摘要生成于 C知道 ,由 DeepSeek-R1 满血版支持, 前往体验 >

上一篇大概讲了数据加载的过程,这一篇更进一步,分析一下训练是怎样进行的
上一篇链接: [pytorch]FixMatch代码详解-数据加载

思维导图如下链接,非常详细的写出了代码的整体框架
思维导图

参数 default parameters

数据集链接
4000个带标签的数据集,也就是每个类400张带标签的数据

所有的参数我都默认使用作者给出的例子:

python train.py --dataset cifar10 --num-labeled 4000 --arch wideresnet --batch-size 64 --lr 0.03 --expand-labels --seed 5 --out results/cifar10@4000.5

其运行时每个参数的值如下:

INFO - __main__ -   {'T': 1, 'amp': False, 'arch': 'wideresnet', 'batch_size': 64, 'dataset': 'cifar10', 'device': device(type='cuda', index=0), 'ema_decay': 0.999, 'eval_step': 1024, 'expand_labels': True, 'gpu_id': 0, 'lambda_u': 1, 'local_rank': -1, 'lr': 0.03, 'mu': 7, 'n_gpu': 1, 'nesterov': True, 'no_progress': False, 'num_labeled': 4000, 'num_workers': 4, 'opt_level': 'O1', 'out': 'results/cifar10@4000.5', 'resume': '', 'seed': 5, 'start_epoch': 0, 'threshold': 0.95, 'total_steps': 1048576, 'use_ema': True, 'warmup': 0, 'wdecay': 0.0005, 'world_size': 1}

然后我们将这些参数带入,看看每一步是怎样运行的.

数据产生 generate data

首先,是产生带标签和不带标签数据的索引,其在cifar.py文件中的代码分析见上篇

base_dataset = datasets.CIFAR10(
        './CIFAR10', train=True, download=True)
labels = base_dataset.targets
label_per_class = 4000 // 10
labels = np.array(labels)
labeled_idx = []
# unlabeled data: all data (https://github.com/kekmodel/FixMatch-pytorch/issues/10)
unlabeled_idx = np.array(range(len(labels)))
for i in range(10):
    idx = np.where(labels == i)[0]
    idx = np.random.choice(idx, label_per_class, False)
    labeled_idx.extend(idx)
labeled_idx = np.array(labeled_idx)
print('number labeled_idx =',len(labeled_idx))
assert len(labeled_idx) == 4000

if True or 4000 < 64:
    num_expand_x = math.ceil(
        64 * 1024 / 4000)  #16.384 = 17
    labeled_idx = np.hstack([labeled_idx for _ in range(num_expand_x)])
np.random.shuffle(labeled_idx)
print('number labeled_idx = ',len(labeled_idx))
print('number unlabeled_idx =', len(unlabeled_idx))
train_labeled_idxs = labeled_idx
train_unlabeled_idxs = unlabeled_idx

结果如下,不带标签的数据使用了所有的数据,而带标签的数据经过数据扩增之后为68000个

number labeled_idx = 4000
number labeled_idx =  68000
number unlabeled_idx = 50000

让我们看一下图片的变化
首先,是不带任何变化的原始数据图像:

train_labeled_dataset = CIFAR10SSL(
        './data', train_labeled_idxs, train=True,
        transform=transforms.ToTensor())
train_iter = iter(train_labeled_dataset)
# 可视化方法,重复执行可得到不同的图片数据
imgs, label = next(train_iter)
print(image.size) # (32, 32)
image = transforms.ToPILImage()(imgs).convert('RGB')
image.show()
print(label)

在这里插入图片描述
然后,我们使用不带数据增强的变化,也就是作者对验证集使用的图像变化. ToTensor()能够把灰度范围从0-255变换到0-1之间,而后面的transform.Normalize()则把0-1变换到(-1,1). 注意图片大小没有变化,只是我截图的时候放大了图片.

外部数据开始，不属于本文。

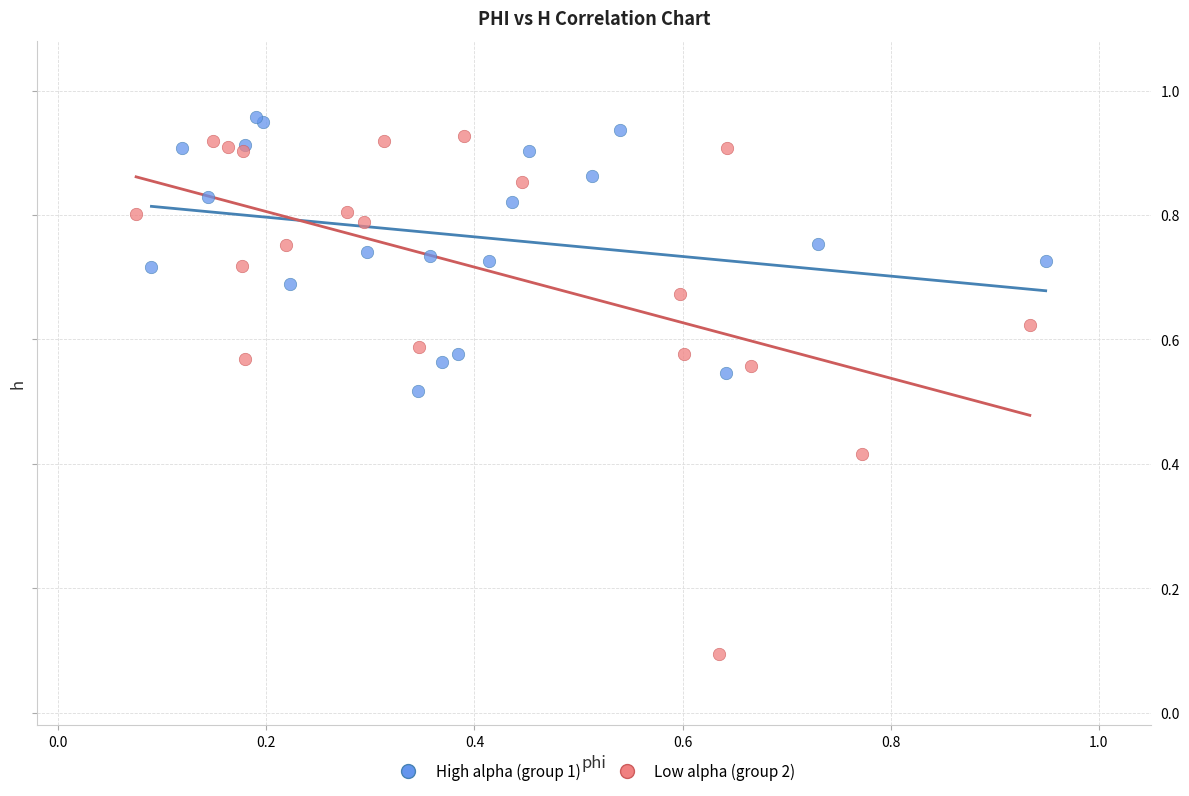

Which series has the widest spread of Y values?

Low alpha (group 2)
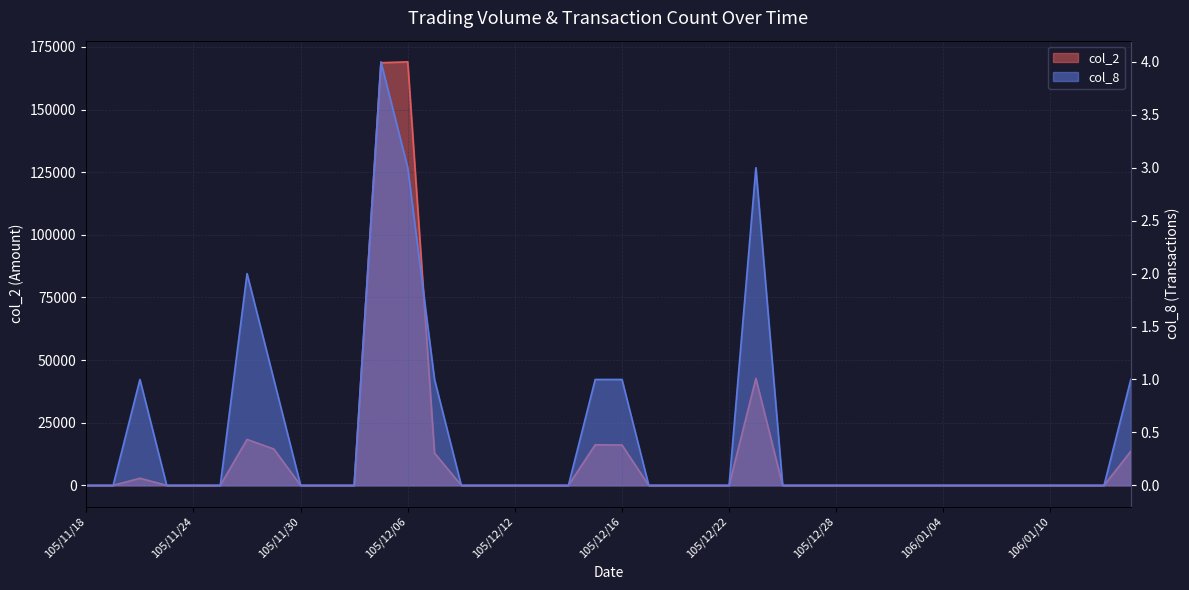

List the series in order of their overall mean, lowest first.

col_8, col_2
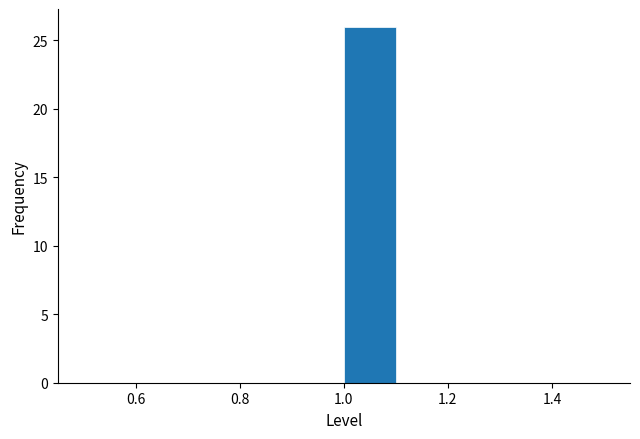

Reading left to right, transcribe this chart: for each bar, give the range it covers on the x-axis and its height. The values are not printed on the chart, so give them approximately, as read against the axis.

0.5 to 0.6: 0
0.6 to 0.7: 0
0.7 to 0.8: 0
0.8 to 0.9: 0
0.9 to 1.0: 0
1.0 to 1.1: 26
1.1 to 1.2: 0
1.2 to 1.3: 0
1.3 to 1.4: 0
1.4 to 1.5: 0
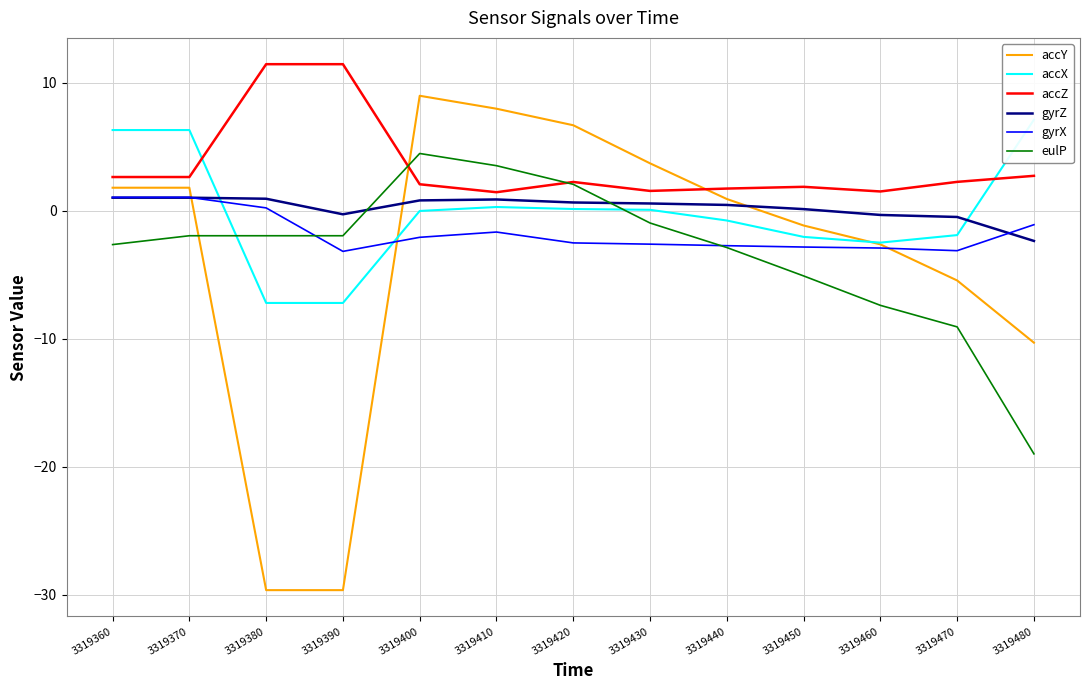

At 3319470, list the series in order from smallest to largest.

eulP, accY, gyrX, accX, gyrZ, accZ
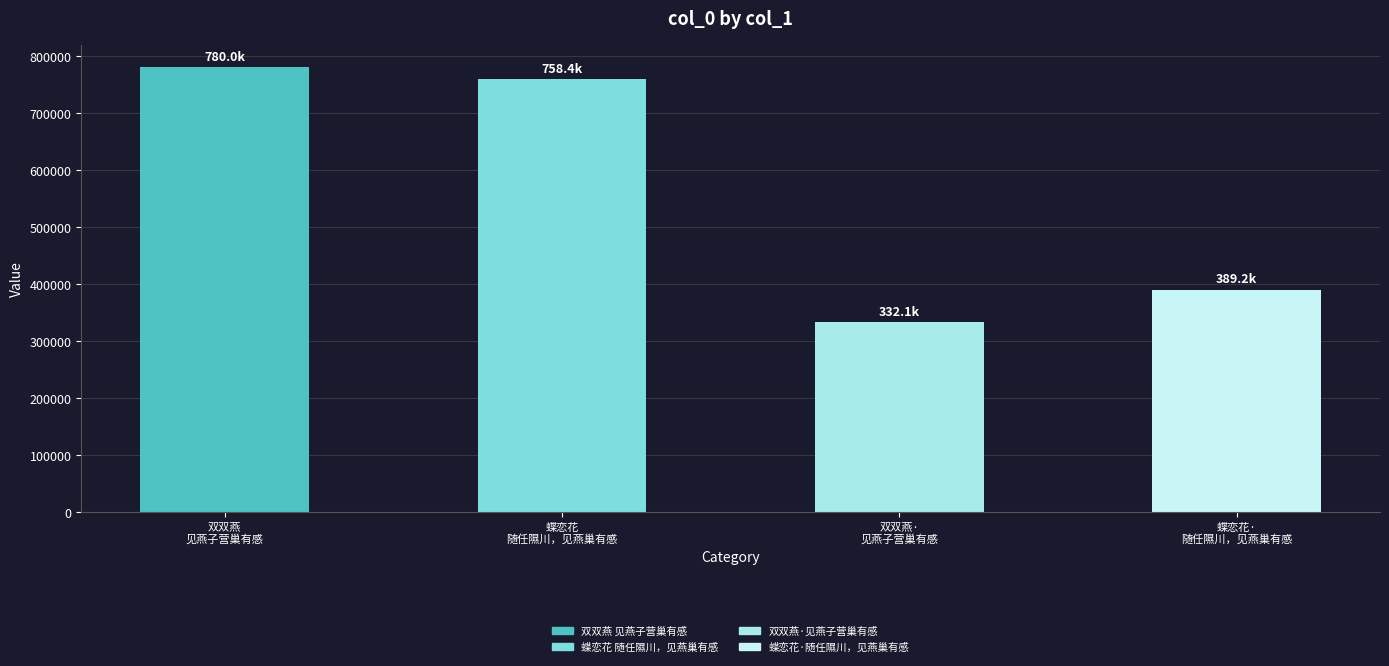

What value does the data have at 蝶恋花·
随任隰川，见燕巢有感, to the nearest 10?

389170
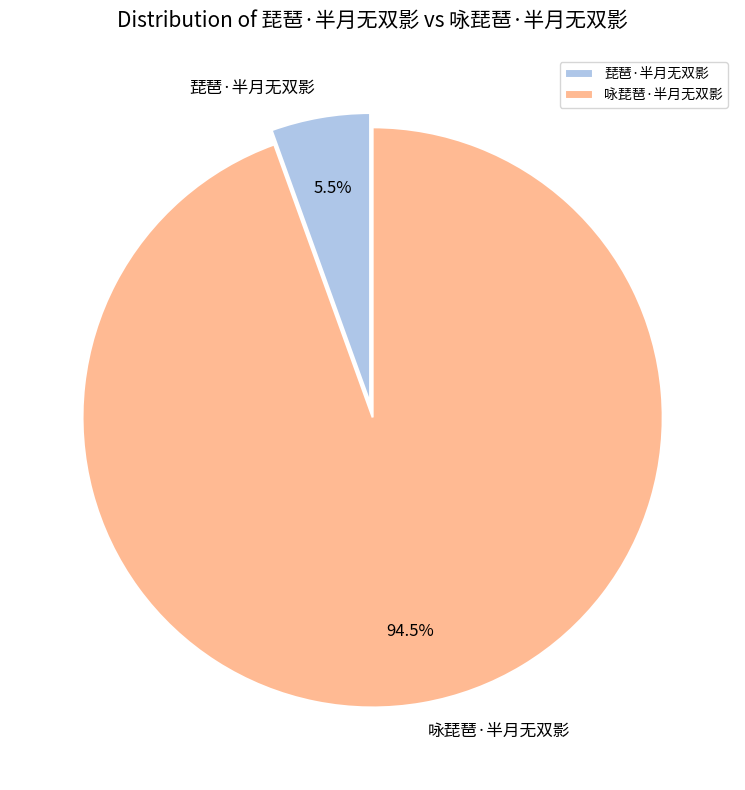

To the nearest percent, what is the difference between the largest and smallest slice percentages?

89%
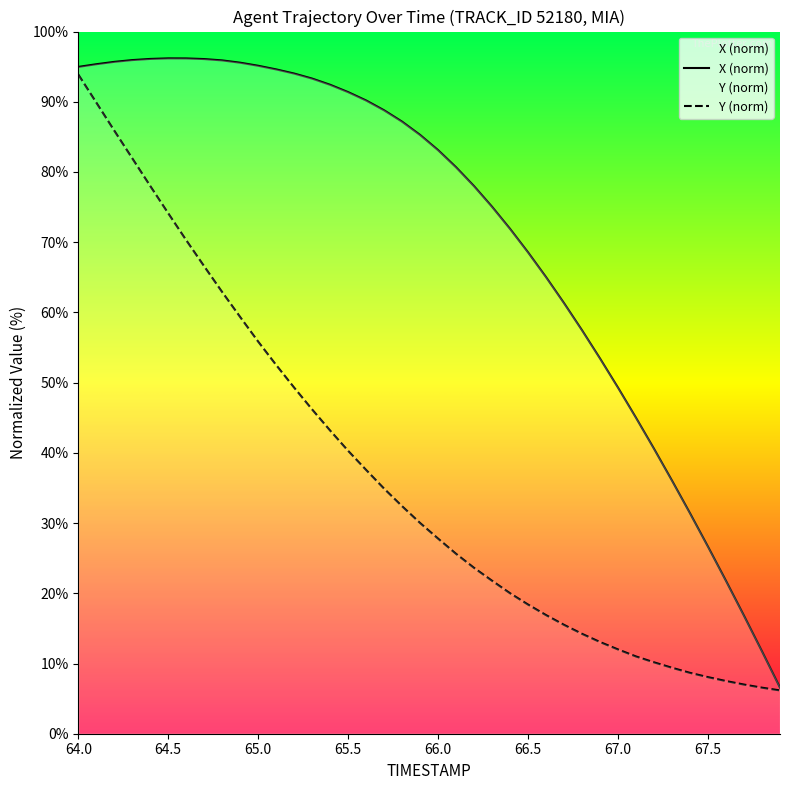

Is it true that X (norm) equals 19.1 at 65.0?

False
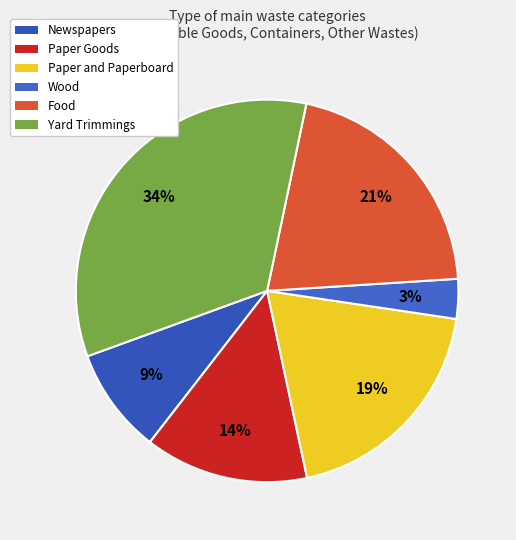

The Yard Trimmings slice represents 19% of the pie. True or false?

False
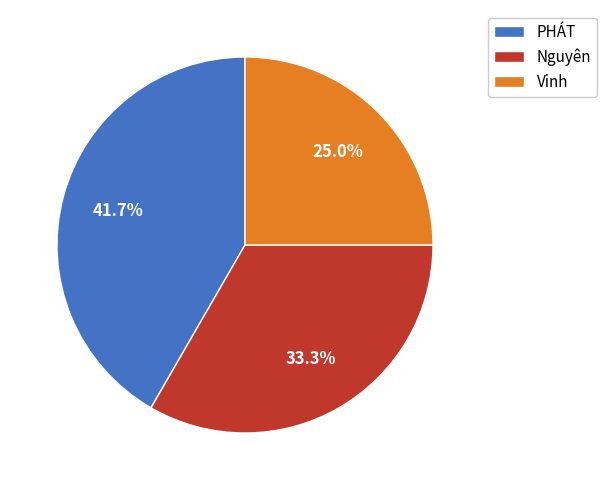

What is the ratio of the value at Nguyên to the value at PHÁT?

0.8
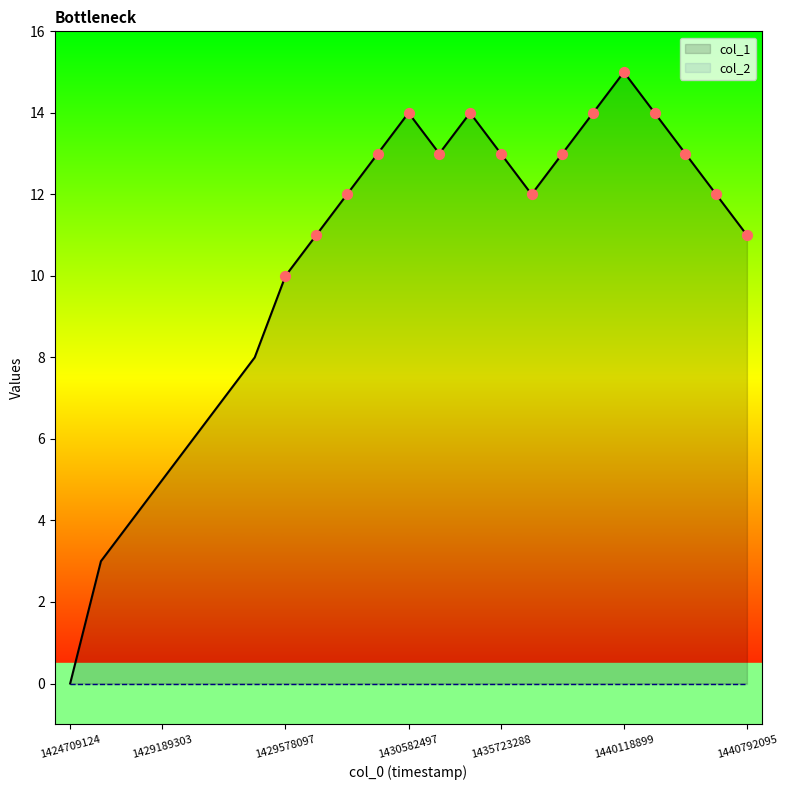

What is the change in value from 1429131699 to 1437177689?

+8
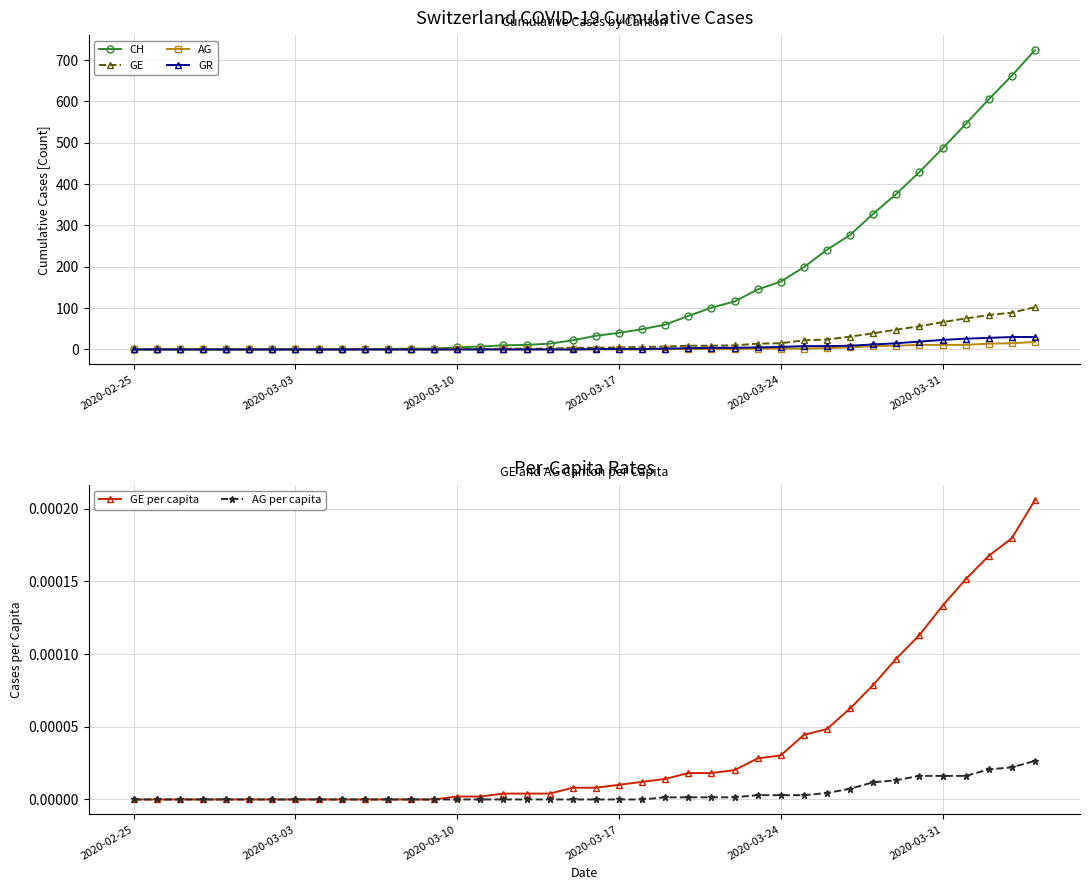

What is the maximum value for GR?

30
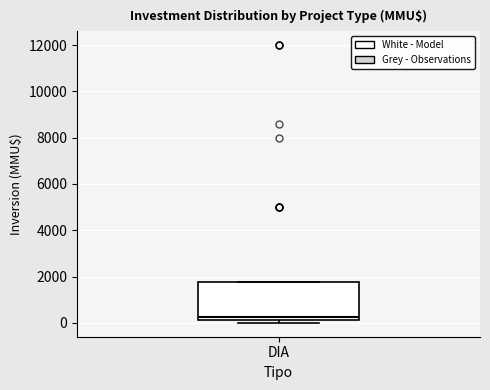

Transcribe this box plot: give where the median line is, the range the box spans, and where the two whiskers end, as read against the y-axis. The values are not printed on the chart, so give them approximately, as read against the axis.

median 200 (just above the box's lower edge), box 200 to 1800, whiskers 0 to 1800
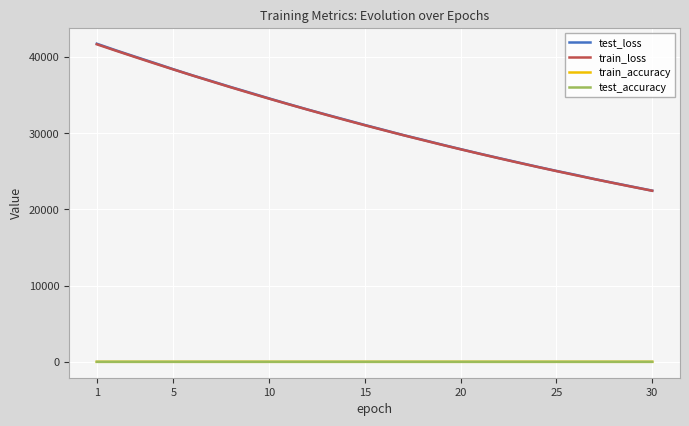

Which series has the widest spread of values?

test_loss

cifar10_mean = (0.4914, 0.4822, 0.4465)
cifar10_std = (0.2471, 0.2435, 0.2616)
transform_val = transforms.Compose([
    transforms.ToTensor(),
    transforms.Normalize(mean=cifar10_mean, std=cifar10_std)])
train_labeled_dataset = CIFAR10SSL(
        './data', train_labeled_idxs, train=True,
        transform=transform_val)
train_iter = iter(train_labeled_dataset)

imgs, label = next(train_iter)
print(image.size) # (32, 32)
image = transforms.ToPILImage()(imgs).convert('RGB')
image.show()
print(label)

在这里插入图片描述
然后我们看看带数据的图片所使用的数据增强(两次)

cifar10_mean = (0.4914, 0.4822, 0.4465)
cifar10_std = (0.2471, 0.2435, 0.2616)
transform_labeled = transforms.Compose([
    transforms.RandomHorizontalFlip(), #Horizontally flip the given image randomly with a given probability.
    transforms.RandomCrop(size=32,
                          padding=int(32*0.125),
                          padding_mode='reflect'),
    transforms.ToTensor(),
    transforms.Normalize(mean=cifar10_mean, std=cifar10_std)
])
train_labeled_dataset = CIFAR10SSL(
        './data', train_labeled_idxs, train=True,
        transform=transform_labeled)
train_iter = iter(train_labeled_dataset)

imgs, label = next(train_iter)
print(image.size) # (32, 32)
image = transforms.ToPILImage()(imgs).convert('RGB')
image.show()
print(label) # 2 

在这里插入图片描述在这里插入图片描述

对于不带数据的标签,我们有两种数据增强,弱增强和强增强. 强增强操作在论文中的描述.
在这里插入图片描述
在这里插入图片描述

class TransformFixMatch(object):
    def __init__(self, mean, std):
        self.weak = transforms.Compose([
            transforms.RandomHorizontalFlip(),
            transforms.RandomCrop(size=32,
                                  padding=int(32*0.125),
                                  padding_mode='reflect')])
        self.strong = transforms.Compose([
            transforms.RandomHorizontalFlip(),
            transforms.RandomCrop(size=32,
                                  padding=int(32*0.125),
                                  padding_mode='reflect'),
            RandAugmentMC(n=2, m=10)])
        self.normalize = transforms.Compose([
            transforms.ToTensor(),
            transforms.Normalize(mean=mean, std=std)])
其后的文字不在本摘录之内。